Srivastava Sudeep, Chen Liang
Molecular and Computational Biology, Department of Biological Sciences, University of Southern California, Los Angeles, CA 90089, USA.
Nucleic Acids Res. 2010 Sep;38(17):e170. doi: 10.1093/nar/gkq670. Epub 2010 Jul 29.
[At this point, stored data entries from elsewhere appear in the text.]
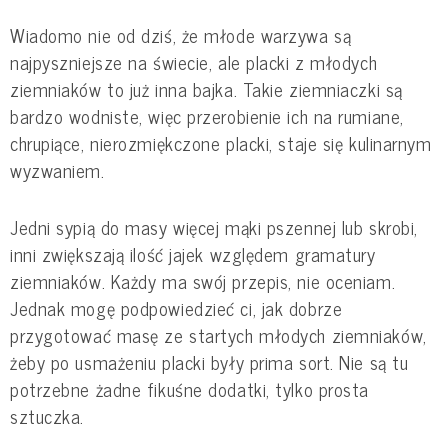
Wiadomo nie od dziś, że młode warzywa są
najpyszniejsze na świecie, ale placki z młodych
ziemniaków to już inna bajka. Takie ziemniaczki są
bardzo wodniste, więc przerobienie ich na rumiane,
chrupiące, nierozmiękczone placki, staje się kulinarnym
wyzwaniem.
Jedni sypią do masy więcej mąki pszennej lub skrobi,
inni zwiększają ilość jajek względem gramatury
ziemniaków. Każdy ma swój przepis, nie oceniam.
Jednak mogę podpowiedzieć ci, jak dobrze
przygotować masę ze startych młodych ziemniaków,
żeby po usmażeniu placki były prima sort. Nie są tu
potrzebne żadne fikuśne dodatki, tylko prosta
sztuczka.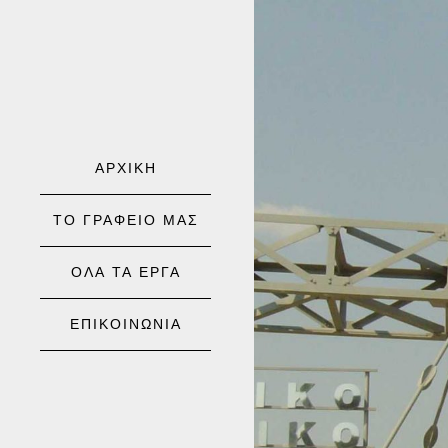
ΑΡΧΙΚΗ
ΤΟ ΓΡΑΦΕΙΟ ΜΑΣ
ΟΛΑ ΤΑ ΕΡΓΑ
ΕΠΙΚΟΙΝΩΝΙΑ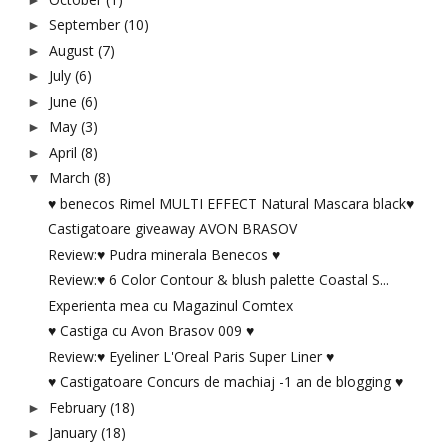
September
(10)
►
August
(7)
►
July
(6)
►
June
(6)
►
May
(3)
►
April
(8)
►
March
(8)
▼
♥ benecos Rimel MULTI EFFECT Natural Mascara black♥
Castigatoare giveaway AVON BRASOV
Review:♥ Pudra minerala Benecos ♥
Review:♥ 6 Color Contour & blush palette Coastal S...
Experienta mea cu Magazinul Comtex
♥ Castiga cu Avon Brasov 009 ♥
Review:♥ Eyeliner L'Oreal Paris Super Liner ♥
♥ Castigatoare Concurs de machiaj -1 an de blogging ♥
February
(18)
►
January
(18)
►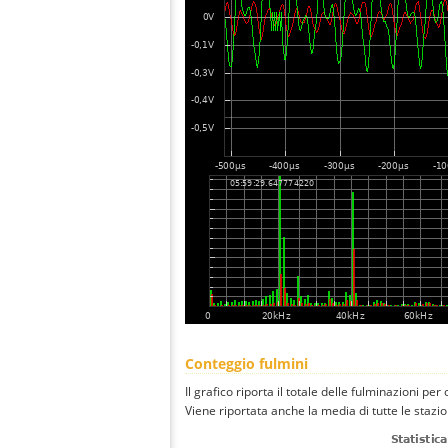
Conteggio fulmini
Il grafico riporta il totale delle fulminazioni per
Viene riportata anche la media di tutte le stazio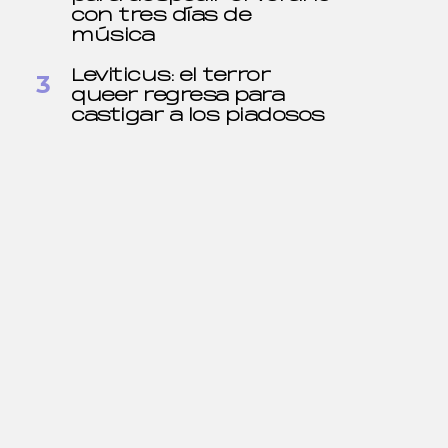
con tres días de
música
Leviticus: el terror
queer regresa para
castigar a los piadosos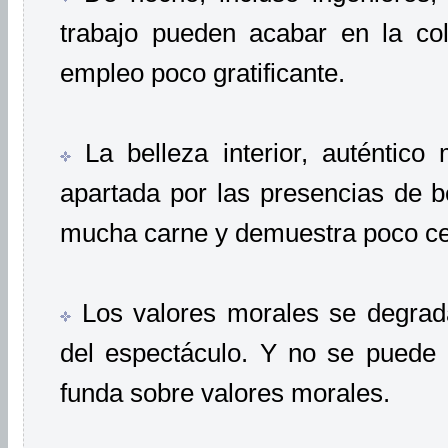
trabajo pueden acabar en la co
empleo poco gratificante.
La belleza interior, auténtic
apartada por las presencias de be
mucha carne y demuestra poco ce
Los valores morales se degradan
del espectáculo. Y no se puede 
funda sobre valores morales.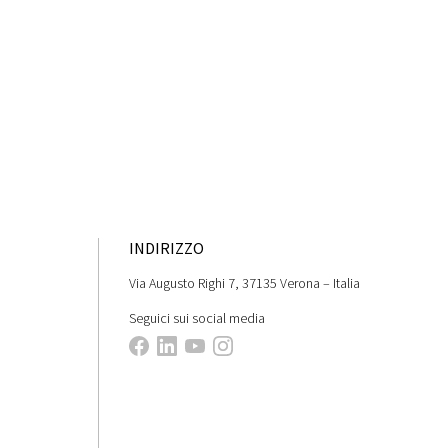
INDIRIZZO
Via Augusto Righi 7, 37135 Verona – Italia
Seguici sui social media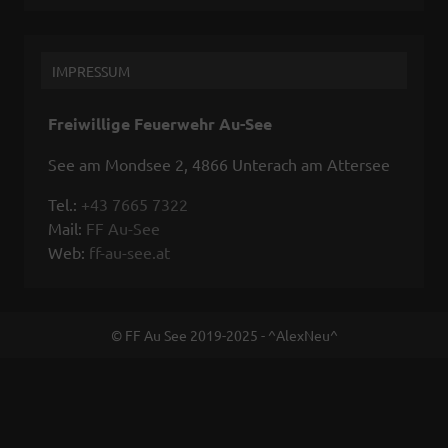
IMPRESSUM
Freiwillige Feuerwehr Au-See
See am Mondsee 2, 4866 Unterach am Attersee
Tel.:
+43 7665 7322
Mail:
FF Au-See
Web:
ff-au-see.at
© FF Au See 2019-2025 - ^AlexNeu^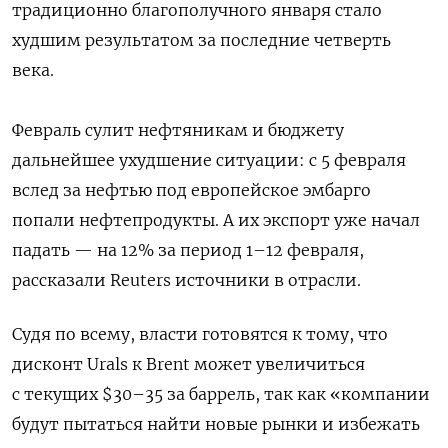
традиционно благополучного января стало
худшим результатом за последние четверть
века.
Февраль сулит нефтяникам и бюджету
дальнейшее ухудшение ситуации: с 5 февраля
вслед за нефтью под европейское эмбарго
попали нефтепродукты. А их экспорт уже начал
падать — на 12% за период 1–12 февраля,
рассказали Reuters источники в отрасли.
Судя по всему, власти готовятся к тому, что
дисконт Urals к Brent может увеличиться
с текущих $30–35 за баррель, так как «компании
будут пытаться найти новые рынки и избежать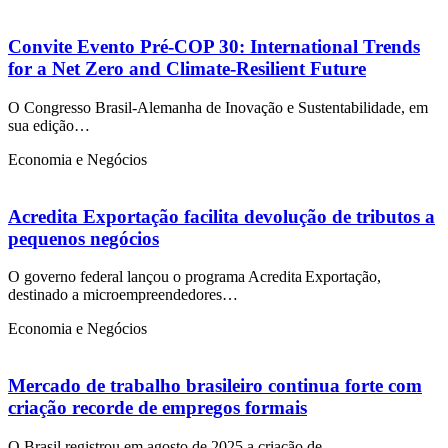
Convite Evento Pré-COP 30: International Trends
for a Net Zero and Climate-Resilient Future
O Congresso Brasil-Alemanha de Inovação e Sustentabilidade, em
sua edição…
Economia e Negócios
Acredita Exportação facilita devolução de tributos a
pequenos negócios
O governo federal lançou o programa Acredita Exportação,
destinado a microempreendedores…
Economia e Negócios
Mercado de trabalho brasileiro continua forte com
criação recorde de empregos formais
O Brasil registrou em agosto de 2025 a criação de…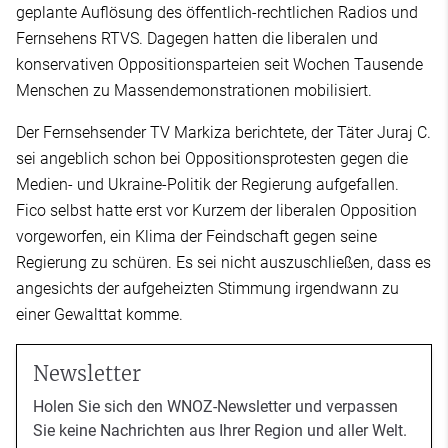
geplante Auflösung des öffentlich-rechtlichen Radios und
Fernsehens RTVS. Dagegen hatten die liberalen und
konservativen Oppositionsparteien seit Wochen Tausende
Menschen zu Massendemonstrationen mobilisiert.
Der Fernsehsender TV Markiza berichtete, der Täter Juraj C.
sei angeblich schon bei Oppositionsprotesten gegen die
Medien- und Ukraine-Politik der Regierung aufgefallen.
Fico selbst hatte erst vor Kurzem der liberalen Opposition
vorgeworfen, ein Klima der Feindschaft gegen seine
Regierung zu schüren. Es sei nicht auszuschließen, dass es
angesichts der aufgeheizten Stimmung irgendwann zu
einer Gewalttat komme.
Newsletter
Holen Sie sich den WNOZ-Newsletter und verpassen
Sie keine Nachrichten aus Ihrer Region und aller Welt.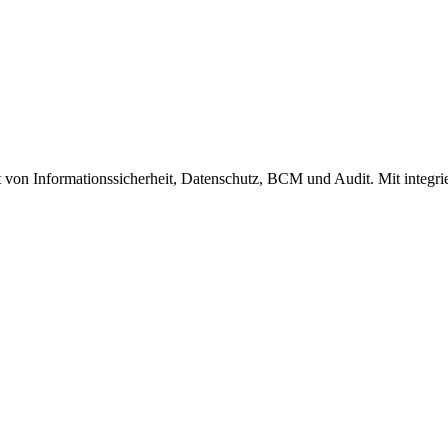
on Informationssicherheit, Datenschutz, BCM und Audit. Mit integrierte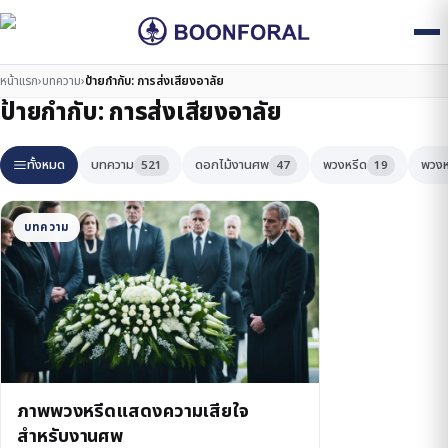
หน้าแรก
›
บทความ
›
ป้ายกำกับ:
การส่งเสียงอาลัย
ป้ายกำกับ:
การส่งเสียงอาลัย
ทั้งหมด
บทความ
ดอกไม้งานศพ
พวงหรีด
พวงห
521
47
19
บทความ
ภาพพวงหรีดแสดงความเสียใจ
สำหรับงานศพ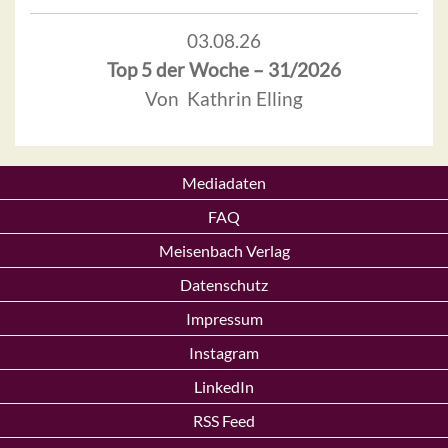
03.08.26
Top 5 der Woche – 31/2026
Von Kathrin Elling
Mediadaten
FAQ
Meisenbach Verlag
Datenschutz
Impressum
Instagram
LinkedIn
RSS Feed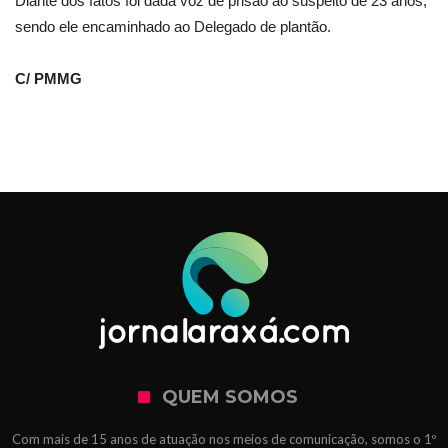
Diante dos fatos foi dada voz de prisão ao suspeito de 23 anos,
sendo ele encaminhado ao Delegado de plantão.
C/ PMMG
QUEM SOMOS
Com mais de 15 anos de atuação nos meios de comunicação, somos o 1º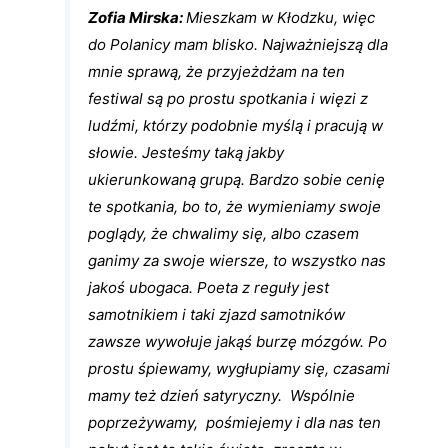
Zofia Mirska:
Mieszkam w Kłodzku, więc
do Polanicy mam blisko. Najważniejszą dla
mnie sprawą, że przyjeżdżam na ten
festiwal są po prostu spotkania i więzi z
ludźmi, którzy podobnie myślą i pracują w
słowie. Jesteśmy taką jakby
ukierunkowaną grupą. Bardzo sobie cenię
te spotkania, bo to, że wymieniamy swoje
poglądy, że chwalimy się, albo czasem
ganimy za swoje wiersze, to wszystko nas
jakoś ubogaca. Poeta z reguły jest
samotnikiem i taki zjazd samotników
zawsze wywołuje jakąś burzę mózgów. Po
prostu śpiewamy, wygłupiamy się, czasami
mamy też dzień satyryczny. Wspólnie
poprzeżywamy, pośmiejemy i dla nas ten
Deep sequencing of RNAs (RNA-seq) has been a useful tool to characterize and quantify transcriptomes. However, there are significant challenges in the analysis of RNA-seq data, such as how to separate signals from sequencing bias and how to perform reasonable normalization. Here, we focus on a fundamental question in RNA-seq analysis: the distribution of the position-level read counts. Specifically, we propose a two-parameter generalized Poisson (GP) model to the position-level read counts. We show that the GP model fits the data much better than the traditional Poisson model. Based on the GP model, we can better estimate gene or exon expression, perform a more reasonable normalization across different samples, and improve the identification of differentially expressed genes and the identification of differentially spliced exons. The usefulness of the GP model is demonstrated by applications to multiple RNA-seq data sets.
RNA的深度测序(RNA-seq)已成为表征和定量转录组的有用工具。然而,RNA-seq数据分析存在重大挑战,例如如何从测序偏差中分离信号以及如何进行合理的标准化。在此,我们关注RNA-seq分析中的一个基本问题:位置水平读取计数的分布。具体而言,我们针对位置水平读取计数提出了一种双参数广义泊松(GP)模型。我们表明,GP模型比传统泊松模型对数据的拟合要好得多。基于GP模型,我们可以更好地估计基因或外显子表达,在不同样本间进行更合理的标准化,并改善差异表达基因的识别以及差异剪接外显子的识别。通过将GP模型应用于多个RNA-seq数据集,证明了该模型的实用性。